Job =
Convert the lines of the records starting at the line containing "exploited Windows services" and ending at the line containing "- tcp port 445" into a JSON list of strings, one string per line, leaving out blank lines.
-*-
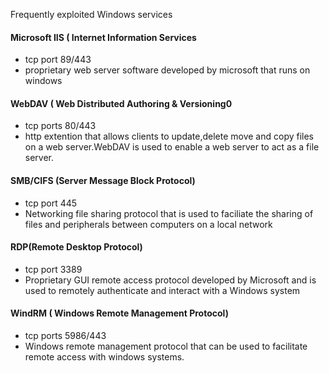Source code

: Frequently exploited Windows services
#### Microsoft IIS ( Internet Information Services
- tcp port 89/443
- proprietary web server software developed by microsoft that runs on windows
#### WebDAV ( Web Distributed Authoring & Versioning0
- tcp ports 80/443
- http extention that allows clients to update,delete move and copy files on a web server.WebDAV is used to enable a web server to act as a file server.
#### SMB/CIFS (Server Message Block Protocol)
- tcp port 445
- Networking file sharing protocol that is used to faciliate the sharing of files and peripherals between computers on a local network
#### RDP(Remote Desktop Protocol)
- tcp port 3389
- Proprietary GUI remote access protocol developed by Microsoft and is used to remotely authenticate and interact with a Windows system
#### WindRM ( Windows Remote Management Protocol)
- tcp ports 5986/443
- Windows remote management protocol that can be used to facilitate remote access with windows systems.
-*-
Exercise answer =
[
  ": Frequently exploited Windows services",
  "#### Microsoft IIS ( Internet Information Services",
  "- tcp port 89/443",
  "- proprietary web server software developed by microsoft that runs on windows",
  "#### WebDAV ( Web Distributed Authoring & Versioning0",
  "- tcp ports 80/443",
  "- http extention that allows clients to update,delete move and copy files on a web server.WebDAV is used to enable a web server to act as a file server.",
  "#### SMB/CIFS (Server Message Block Protocol)",
  "- tcp port 445"
]